• _Source document_
#####

But there is more: the sense of the fragility and unpredictability of it all. One sows seeds, or plants a tree or a bush, without any assurance it will thrive. One works the earth in accordance with the seasons and the rhythms of nature, but under laws that are only partially known and that seem to change in subtle ways over time. 

We also must work based on an awareness that the entire notion of human time changes in a garden. We do a great deal of work in the spring and autumn months, for example. There is a limited window in which planting or transplanting can happen. Every gardener at some point learns the unfamiliar way in which “mistakes” get corrected. You have a plant in the wrong place, perennials with too little light, azaleas mysteriously failing to thrive under the sugar maple. The response of the gardener: “I can correct that—next year.” 

This sense of time challenges our usual preconceptions of cause and effect. We have to slow down in a garden, and we have to stop trying to impose our will all the time, or to seek dominance and victory. Those intentions will produce only unhappy results, and an unhappy gardener.

The middle part of the prayer also reinforces the sense that our lives must be about the sowing, not trying to harvest results for our own reward or self-aggrandizement. Our call when it comes to reconciliation is not to harvest success, because success is not ours to decide. Our job, instead, is to spread the seeds. And, in lines that seem almost Zen-like, the way we are filled is by emptying ourselves; we receive by giving something away. We are consoled by consoling; we are understood only through the effort of understanding others; we are loved when we become loving. In giving we receive; in losing we find; in pardoning we are pardoned. 


The Gardener of Peace Project

Shortly after writing my translation (or, better, a “translocution”—saying something in a different way) I shared it with my close friend Reinhard Ziegler, who I have known for more than 20 years. During his career, Reinhard has been a corporate consultant (as am I), as well as a teacher both in educational and church settings. Throughout his career he has also been a practicing artist. 

For many years we talked about some sort of cooperative endeavor working with the “Gardener of Peace.” We spoke first about a book that would combine the text with his photos, though neither of us was particularly inspired by that idea. But the seed had been sowed in our hearts and minds, and we waited for something to sprout.

#####

Lines from a collection
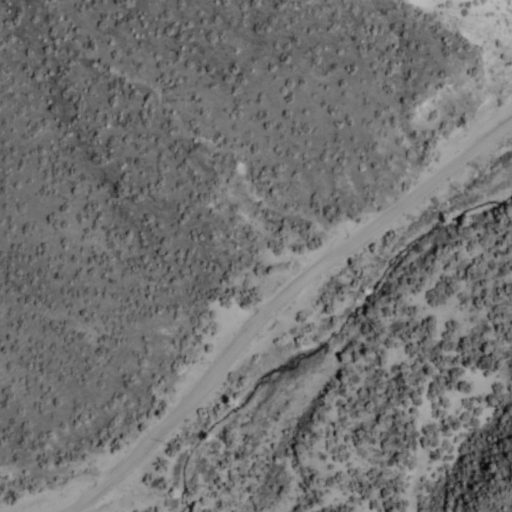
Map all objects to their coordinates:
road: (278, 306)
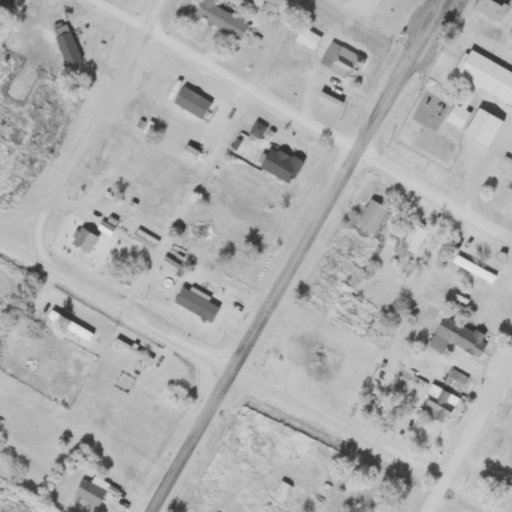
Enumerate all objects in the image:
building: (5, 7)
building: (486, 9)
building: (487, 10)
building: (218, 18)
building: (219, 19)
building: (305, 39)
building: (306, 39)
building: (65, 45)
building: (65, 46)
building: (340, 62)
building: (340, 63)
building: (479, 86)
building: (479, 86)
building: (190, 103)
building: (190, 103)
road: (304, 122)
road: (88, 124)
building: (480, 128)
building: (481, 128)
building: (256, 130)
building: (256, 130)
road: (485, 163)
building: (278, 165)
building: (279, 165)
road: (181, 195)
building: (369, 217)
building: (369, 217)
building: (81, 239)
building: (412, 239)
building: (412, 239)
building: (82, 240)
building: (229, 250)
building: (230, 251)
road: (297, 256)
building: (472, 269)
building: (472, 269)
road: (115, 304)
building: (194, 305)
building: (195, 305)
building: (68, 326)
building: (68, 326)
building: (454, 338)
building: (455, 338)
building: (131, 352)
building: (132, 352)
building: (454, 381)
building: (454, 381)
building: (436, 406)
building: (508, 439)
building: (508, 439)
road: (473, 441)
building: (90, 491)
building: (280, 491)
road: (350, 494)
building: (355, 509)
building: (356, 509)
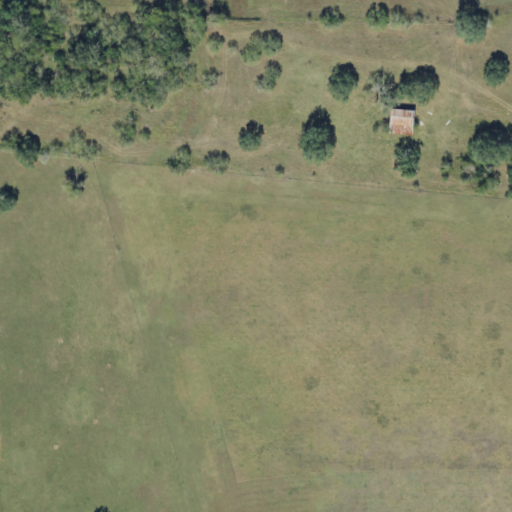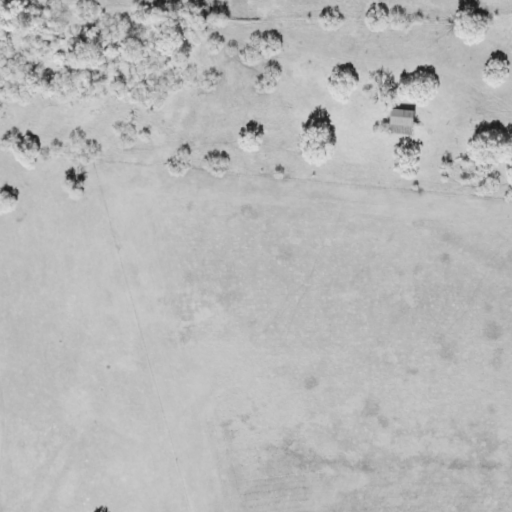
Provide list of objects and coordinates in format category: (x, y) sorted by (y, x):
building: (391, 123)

#####

• _Task instructions_
For each statement, say whether it agrees with the gardening passage, answering yes or no and quoting the deciding words of the passage. 1. Planting or transplanting can be done at any point in the year. 2. The writer has known Reinhard Ziegler for more than 20 years. 3. Both friends were strongly drawn to the idea of a book combining the text with photos. The lines are separate material with no connection to the gardening passage.

• _Worked answer_
1. No: "There is a limited window in which planting or transplanting can happen."
2. Yes: "who I have known for more than 20 years"
3. No: "though neither of us was particularly inspired by that idea"